First, there is every reason to believe that Russia and China are already deterred from attacking the United States based on its current arsenal, which has about 3,708 nuclear weapons—of which about 1,770 are currently deployed. As long as Washington maintains a survivable nuclear force that can inflict unacceptable damage against Moscow and Beijing, there is no need to expand that arsenal. Parity is not necessary. Building more than is strictly needed is a waste of money.

Second, if Washington builds up, then Moscow and Beijing would likely do the same, and all would be worse off. The United States would find itself in the middle of a three-way race for ever-more deadly nuclear arms that increase nuclear risks. Secretary Austin was right to say this type of behavior can spur a dangerous arms race.
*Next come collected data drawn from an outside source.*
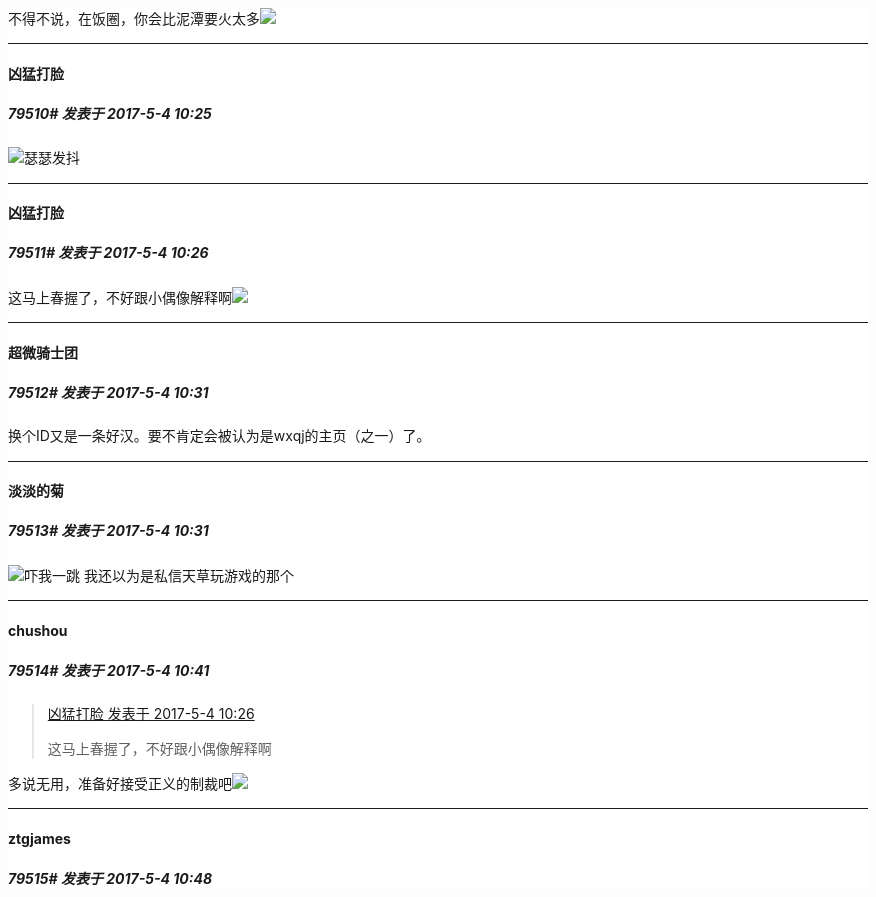 
不得不说，在饭圈，你会比泥潭要火太多<img src="https://static.saraba1st.com/image/smiley/face2017/001.png" referrerpolicy="no-referrer">


-----

####  凶猛打脸  
##### 79510#       发表于 2017-5-4 10:25


<img src="https://static.saraba1st.com/image/smiley/face2017/169.gif" referrerpolicy="no-referrer">瑟瑟发抖


-----

####  凶猛打脸  
##### 79511#       发表于 2017-5-4 10:26


这马上春握了，不好跟小偶像解释啊<img src="https://static.saraba1st.com/image/smiley/face2017/125.png" referrerpolicy="no-referrer">


-----

####  超微骑士团  
##### 79512#       发表于 2017-5-4 10:31


换个ID又是一条好汉。要不肯定会被认为是wxqj的主页（之一）了。


-----

####  淡淡的菊  
##### 79513#       发表于 2017-5-4 10:31


<img src="https://static.saraba1st.com/image/smiley/face2017/037.png" referrerpolicy="no-referrer">吓我一跳 我还以为是私信天草玩游戏的那个


-----

####  chushou  
##### 79514#       发表于 2017-5-4 10:41


<blockquote><a href="httphttps://bbs.saraba1st.com/2b/forum.php?mod=redirect&amp;goto=findpost&amp;pid=35845501&amp;ptid=1105387" target="_blank">凶猛打脸 发表于 2017-5-4 10:26</a>

这马上春握了，不好跟小偶像解释啊</blockquote>
多说无用，准备好接受正义的制裁吧<img src="https://static.saraba1st.com/image/smiley/face2017/030.png" referrerpolicy="no-referrer">


-----

####  ztgjames  
##### 79515#       发表于 2017-5-4 10:48
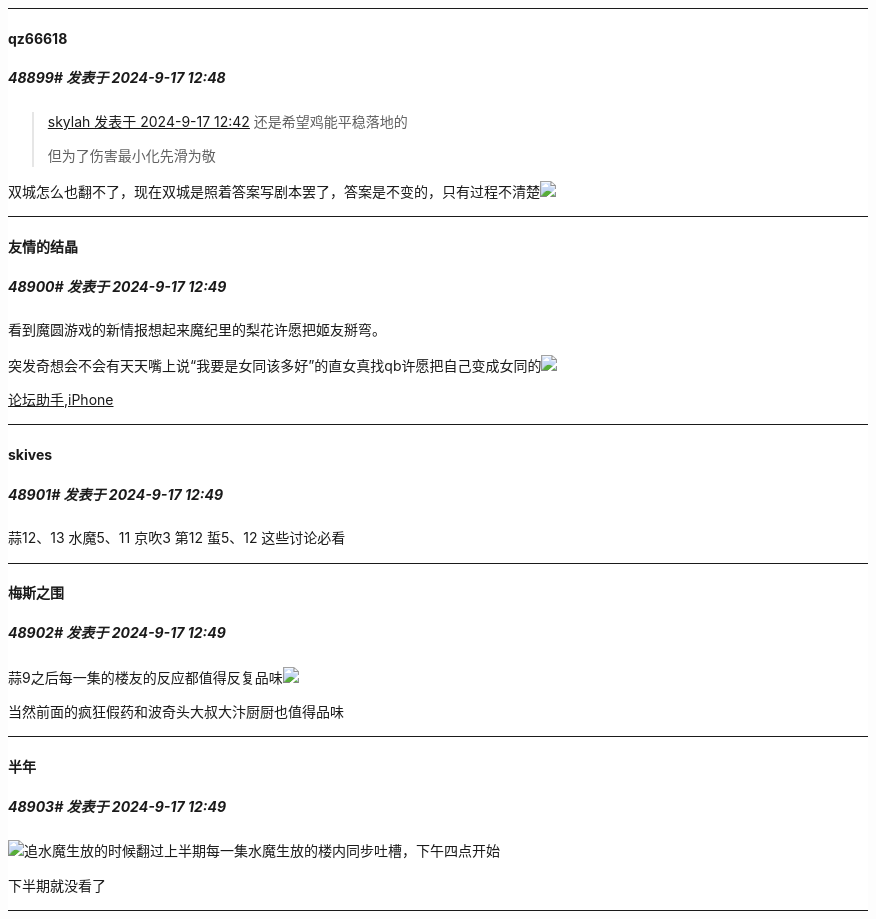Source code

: *****

####  qz66618  
##### 48899#       发表于 2024-9-17 12:48

<blockquote><a href="httphttps://bbs.saraba1st.com/2b/forum.php?mod=redirect&amp;goto=findpost&amp;pid=66225862&amp;ptid=2193382" target="_blank">skylah 发表于 2024-9-17 12:42</a>
还是希望鸡能平稳落地的

但为了伤害最小化先滑为敬</blockquote>
双城怎么也翻不了，现在双城是照着答案写剧本罢了，答案是不变的，只有过程不清楚<img src="https://static.saraba1st.com/image/smiley/face2017/067.png" referrerpolicy="no-referrer">

*****

####  友情的结晶  
##### 48900#       发表于 2024-9-17 12:49

看到魔圆游戏的新情报想起来魔纪里的梨花许愿把姬友掰弯。

突发奇想会不会有天天嘴上说“我要是女同该多好”的直女真找qb许愿把自己变成女同的<img src="https://static.saraba1st.com/image/smiley/face2017/076.png" referrerpolicy="no-referrer">

[论坛助手,iPhone](https://bbs.saraba1st.com/2b/forum.php?mod=viewthread&amp;tid=2029836)

*****

####  skives  
##### 48901#       发表于 2024-9-17 12:49

蒜12、13
水魔5、11
京吹3 第12
蜇5、12
这些讨论必看

*****

####  梅斯之围  
##### 48902#       发表于 2024-9-17 12:49

蒜9之后每一集的楼友的反应都值得反复品味<img src="https://static.saraba1st.com/image/smiley/face2017/075.png" referrerpolicy="no-referrer">

当然前面的疯狂假药和波奇头大叔大汴厨厨也值得品味

*****

####  半年  
##### 48903#       发表于 2024-9-17 12:49

<img src="https://static.saraba1st.com/image/smiley/face2017/066.png" referrerpolicy="no-referrer">追水魔生放的时候翻过上半期每一集水魔生放的楼内同步吐槽，下午四点开始

下半期就没看了

*****
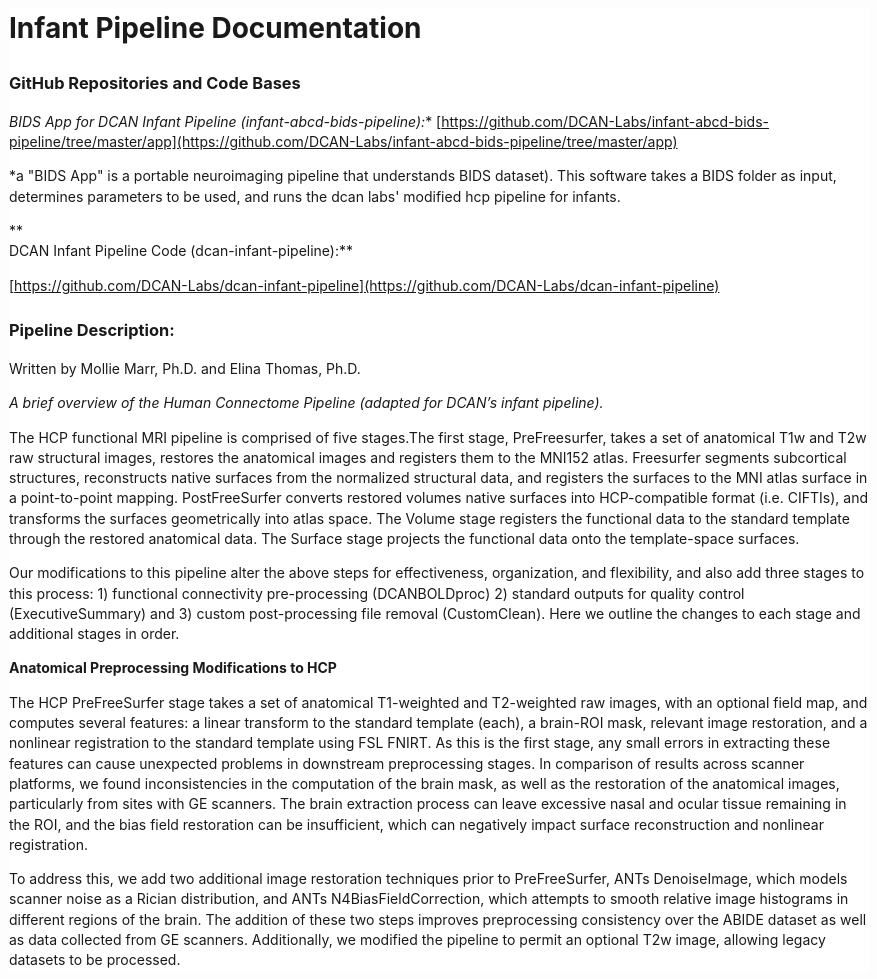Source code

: # Infant Pipeline Documentation


### GitHub Repositories and Code Bases

**BIDS App* for DCAN Infant Pipeline (infant-abcd-bids-pipeline):** [https://github.com/DCAN-Labs/infant-abcd-bids-pipeline/tree/master/app](https://github.com/DCAN-Labs/infant-abcd-bids-pipeline/tree/master/app)

*a "BIDS App" is a portable neuroimaging pipeline that understands BIDS dataset). This software takes a BIDS folder as input, determines parameters to be used, and runs the dcan labs' modified hcp pipeline for infants.

** \
DCAN Infant Pipeline Code (dcan-infant-pipeline):**

[https://github.com/DCAN-Labs/dcan-infant-pipeline](https://github.com/DCAN-Labs/dcan-infant-pipeline)


### Pipeline Description:

Written by Mollie Marr, Ph.D. and Elina Thomas, Ph.D.

_A brief overview of the Human Connectome Pipeline (adapted for DCAN’s infant pipeline)._

The HCP functional MRI pipeline is comprised of five stages.The first stage, PreFreesurfer, takes a set of anatomical T1w and T2w raw structural images, restores the anatomical images and registers them to the MNI152 atlas. Freesurfer segments subcortical structures, reconstructs native surfaces from the normalized structural data, and registers the surfaces to the MNI atlas surface in a point-to-point mapping. PostFreeSurfer converts restored volumes native surfaces into HCP-compatible format (i.e. CIFTIs), and transforms the surfaces geometrically into atlas space. The Volume stage registers the functional data to the standard template through the restored anatomical data. The Surface stage projects the functional data onto the template-space surfaces.

Our modifications to this pipeline alter the above steps for effectiveness, organization, and flexibility, and also add three stages to this process: 1) functional connectivity pre-processing (DCANBOLDproc) 2) standard outputs for quality control (ExecutiveSummary) and 3) custom post-processing file removal (CustomClean).  Here we outline the changes to each stage and additional stages in order.

**Anatomical Preprocessing Modifications to HCP**

The HCP PreFreeSurfer stage takes a set of anatomical T1-weighted and T2-weighted raw images, with an optional field map, and computes several features: a linear transform to the standard template (each), a brain-ROI mask, relevant image restoration, and a nonlinear registration to the standard template using FSL FNIRT. As this is the first stage, any small errors in extracting these features can cause unexpected problems in downstream preprocessing stages. In comparison of results across scanner platforms, we found inconsistencies in the computation of the brain mask, as well as the restoration of the anatomical images, particularly from sites with GE scanners. The brain extraction process can leave excessive nasal and ocular tissue remaining in the ROI, and the bias field restoration can be insufficient, which can negatively impact surface reconstruction and nonlinear registration.

To address this, we add two additional image restoration techniques prior to PreFreeSurfer, ANTs DenoiseImage, which models scanner noise as a Rician distribution, and ANTs N4BiasFieldCorrection, which attempts to smooth relative image histograms in different regions of the brain. The addition of these two steps improves preprocessing consistency over the ABIDE dataset as well as data collected from GE scanners. Additionally, we modified the pipeline to permit an optional T2w image, allowing legacy datasets to be processed.
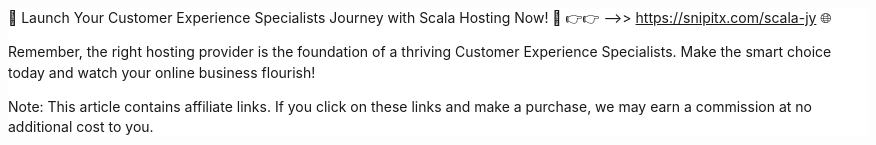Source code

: 🚀 Launch Your Customer Experience Specialists Journey with Scala Hosting Now! 🌟
👉👉 -->> https://snipitx.com/scala-jy 🌐

Remember, the right hosting provider is the foundation of a thriving Customer Experience Specialists. Make the smart choice today and watch your online business flourish!

Note: This article contains affiliate links. If you click on these links and make a purchase, we may earn a commission at no additional cost to you.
Third, a US buildup would doom any chance of saving the US-Russian arms reduction process which has been lowering the nuclear temperature for five decades. The best way to save that process is to seek an executive agreement with Moscow to maintain New START levels until the political situation changes and a new treaty can be negotiated. But once Washington exceeds the limits of New START, there may be no going back.

The question of how many nuclear weapons the United States needs for its own security is about to get much harder—and increasingly political. American voters and citizens should want to know where the candidates stand on this fundamental issue.